> SOURCE DATA:
= = = =

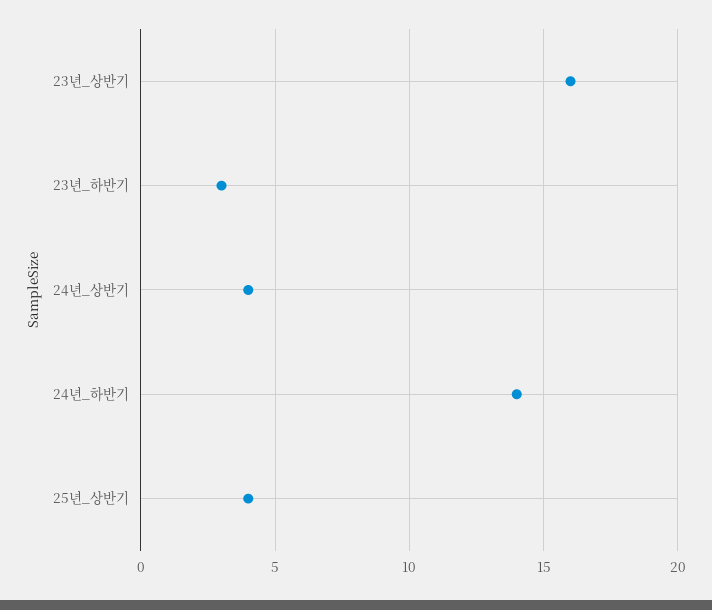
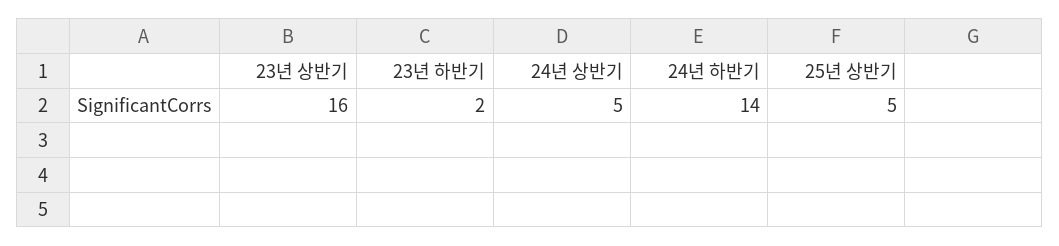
23년_하반기: 3 -> 2
24년_상반기: 4 -> 5
25년_상반기: 4 -> 5

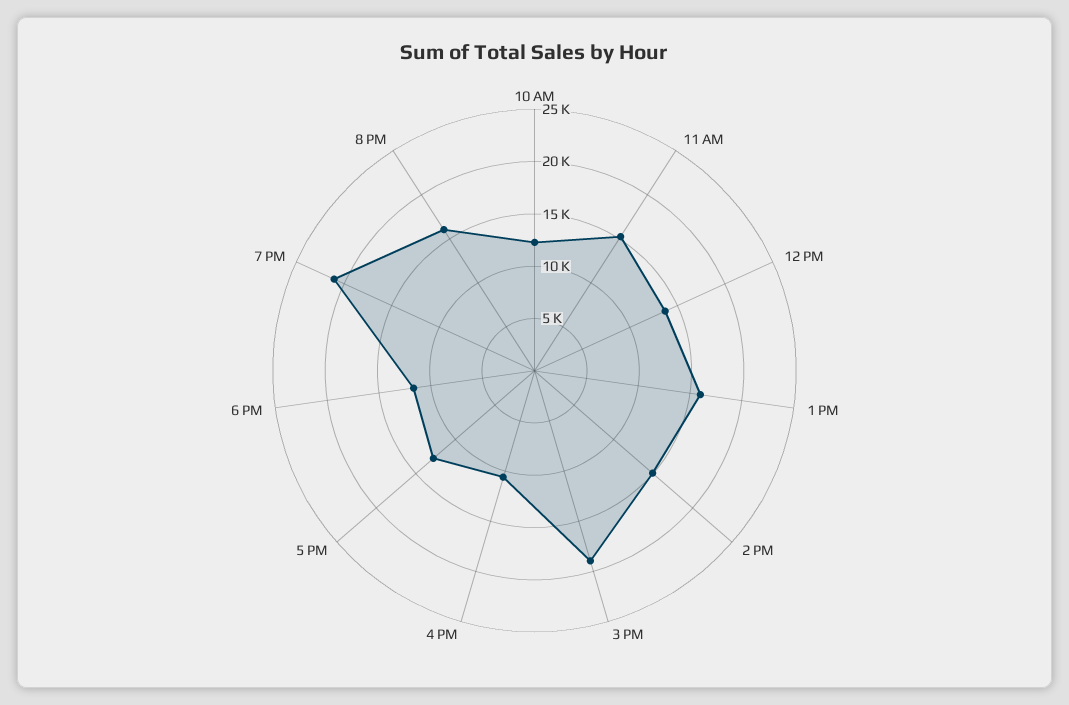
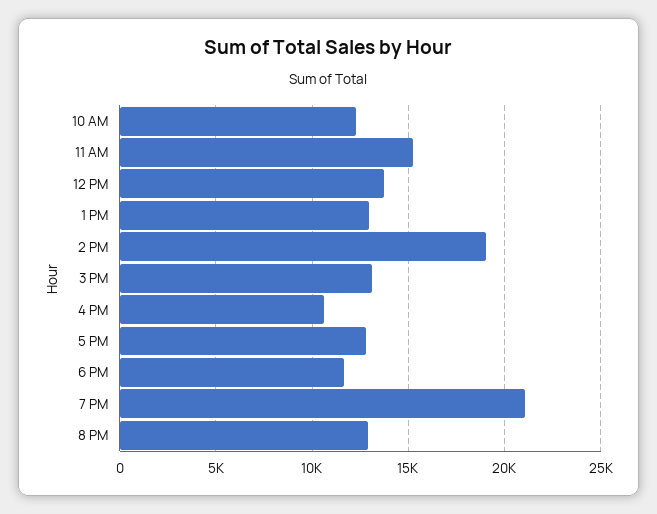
1 PM: 16000 -> 13000
2 PM: 15000 -> 19000
3 PM: 19000 -> 13000
8 PM: 16000 -> 13000

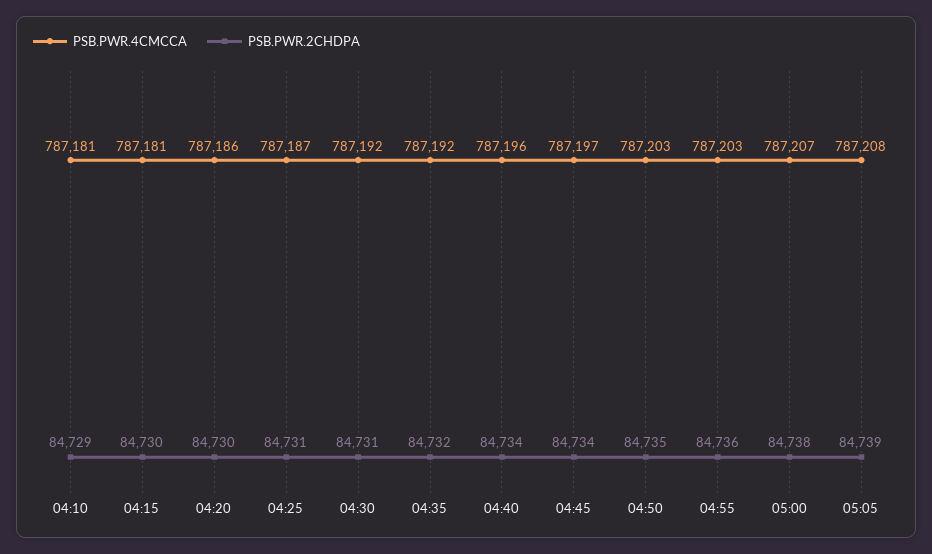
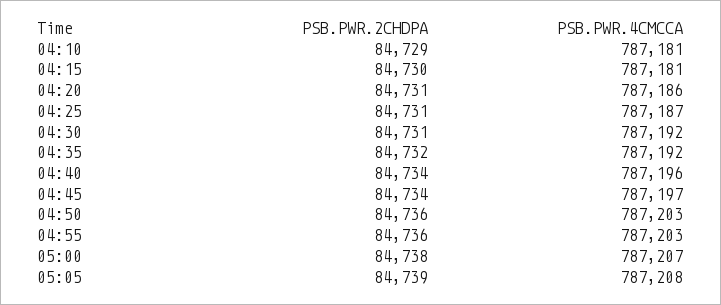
PSB.PWR.2CHDPA, 04:20: 84730 -> 84731
PSB.PWR.2CHDPA, 04:50: 84735 -> 84736

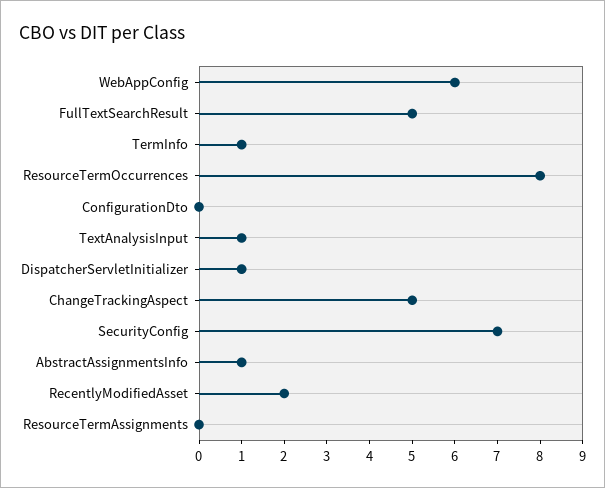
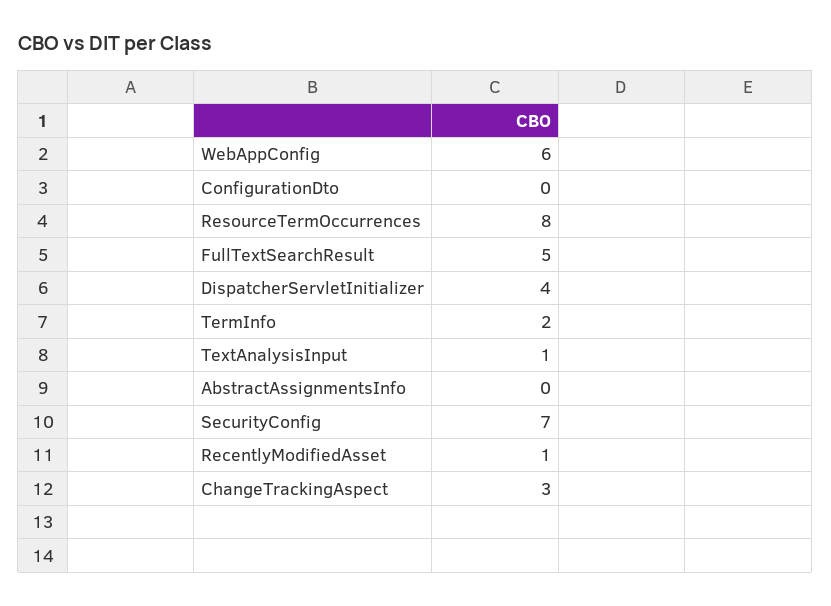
TermInfo: 1 -> 2
DispatcherServletInitializer: 1 -> 4
ChangeTrackingAspect: 5 -> 3
AbstractAssignmentsInfo: 1 -> 0
RecentlyModifiedAsset: 2 -> 1
ResourceTermAssignments: 0 -> none

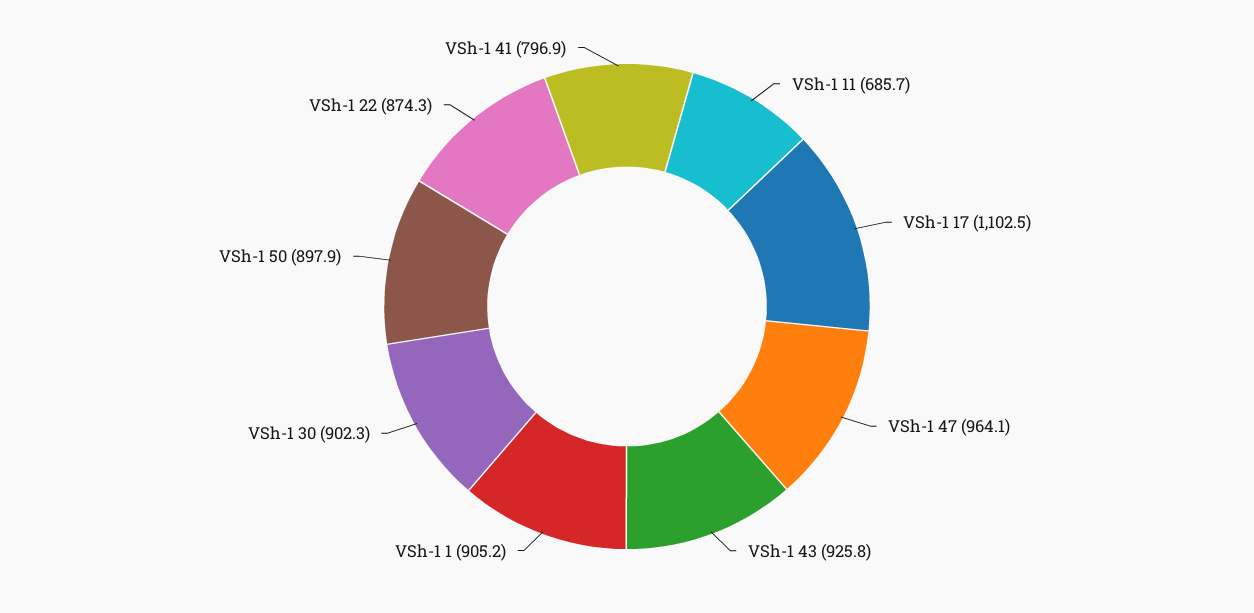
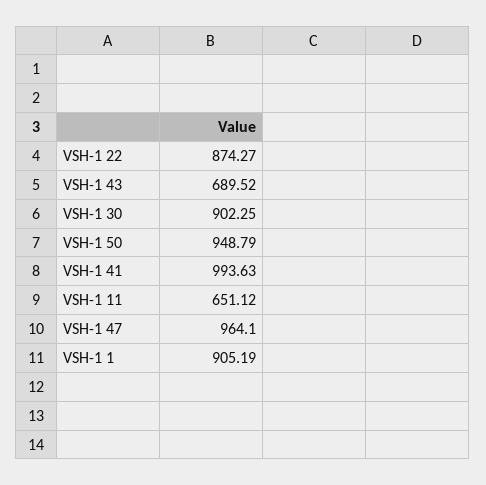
VSh-1 11: 685.7 -> 651.12
VSh-1 17: 1102.5 -> none
VSh-1 43: 925.8 -> 689.52
VSh-1 50: 897.9 -> 948.79
VSh-1 41: 796.9 -> 993.63

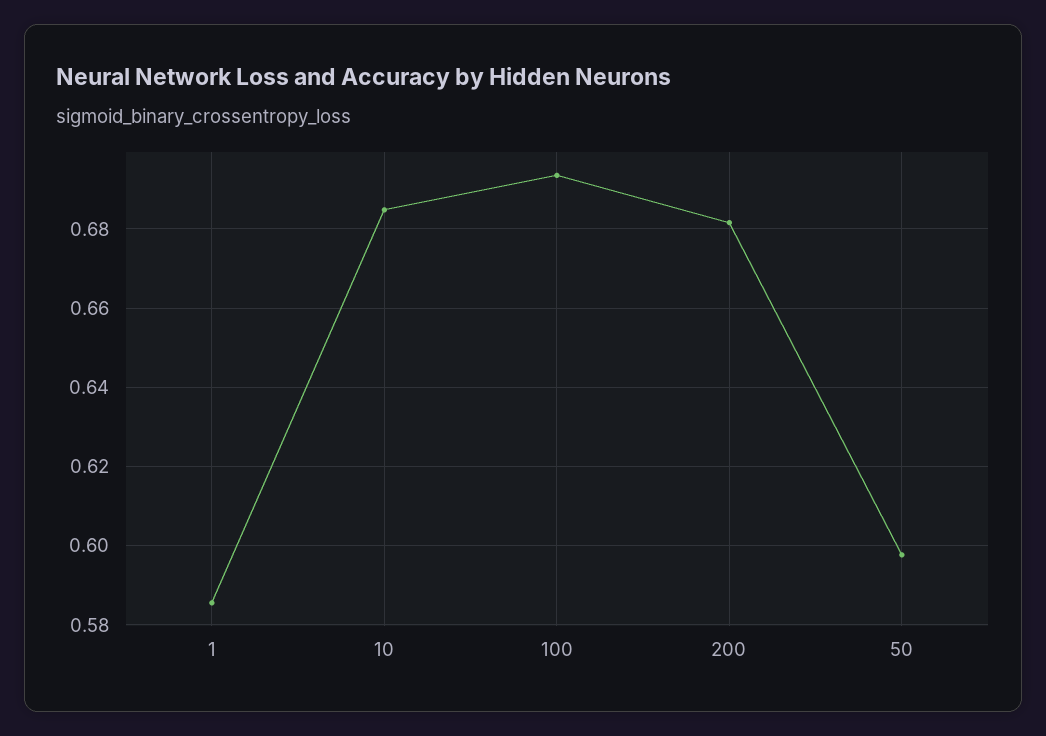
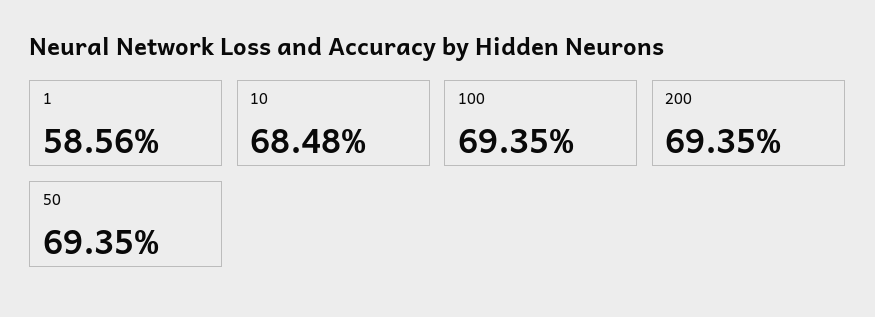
200: 0.682 -> 0.6935
50: 0.598 -> 0.6935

= = = =

> ABOUT THIS TASK: Reproduce every line in the data that has the word "none" in it.

> TASK ANSWER:
ResourceTermAssignments: 0 -> none
VSh-1 17: 1102.5 -> none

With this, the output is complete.